• Requisitos de la tarea
Actualiza el fragmento que va desde el inicio del material hasta la línea que contiene "from the inside out. Her warm and personable", ambas incluidas, cambiando "ink" por "pigment" sin tocar nada más. Entrega solo ese fragmento.

--- Datos proporcionados ---

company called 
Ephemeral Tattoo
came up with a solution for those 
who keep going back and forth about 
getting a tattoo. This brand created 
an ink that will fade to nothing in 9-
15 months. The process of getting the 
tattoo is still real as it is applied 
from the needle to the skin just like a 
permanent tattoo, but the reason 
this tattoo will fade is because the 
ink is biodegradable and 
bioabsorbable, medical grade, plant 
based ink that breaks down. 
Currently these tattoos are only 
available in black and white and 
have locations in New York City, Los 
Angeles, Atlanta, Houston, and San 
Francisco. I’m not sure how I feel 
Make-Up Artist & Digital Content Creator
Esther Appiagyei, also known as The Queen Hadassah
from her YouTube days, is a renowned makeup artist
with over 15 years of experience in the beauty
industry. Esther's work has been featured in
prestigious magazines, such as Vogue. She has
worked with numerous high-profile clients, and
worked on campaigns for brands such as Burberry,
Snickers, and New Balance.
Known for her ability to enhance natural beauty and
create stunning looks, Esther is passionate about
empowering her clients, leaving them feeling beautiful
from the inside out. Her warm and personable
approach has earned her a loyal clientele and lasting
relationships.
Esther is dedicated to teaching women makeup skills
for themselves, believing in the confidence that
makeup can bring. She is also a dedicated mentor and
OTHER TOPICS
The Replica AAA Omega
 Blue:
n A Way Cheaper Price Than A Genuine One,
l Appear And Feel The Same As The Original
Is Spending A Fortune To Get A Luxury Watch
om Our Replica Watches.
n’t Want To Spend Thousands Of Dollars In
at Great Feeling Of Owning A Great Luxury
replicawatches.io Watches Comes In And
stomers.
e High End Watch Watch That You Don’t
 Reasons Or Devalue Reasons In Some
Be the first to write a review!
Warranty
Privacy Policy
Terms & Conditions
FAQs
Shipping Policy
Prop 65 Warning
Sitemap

---

• Resultado del ejercicio
company called 
Ephemeral Tattoo
came up with a solution for those 
who keep going back and forth about 
getting a tattoo. This brand created 
an pigment that will fade to nothing in 9-
15 months. The process of getting the 
tattoo is still real as it is applied 
from the needle to the skin just like a 
permanent tattoo, but the reason 
this tattoo will fade is because the 
pigment is biodegradable and 
bioabsorbable, medical grade, plant 
based pigment that breaks down. 
Currently these tattoos are only 
available in black and white and 
have locations in New York City, Los 
Angeles, Atlanta, Houston, and San 
Francisco. I’m not sure how I feel 
Make-Up Artist & Digital Content Creator
Esther Appiagyei, also known as The Queen Hadassah
from her YouTube days, is a renowned makeup artist
with over 15 years of experience in the beauty
industry. Esther's work has been featured in
prestigious magazines, such as Vogue. She has
worked with numerous high-profile clients, and
worked on campaigns for brands such as Burberry,
Snickers, and New Balance.
Known for her ability to enhance natural beauty and
create stunning looks, Esther is passionate about
empowering her clients, leaving them feeling beautiful
from the inside out. Her warm and personable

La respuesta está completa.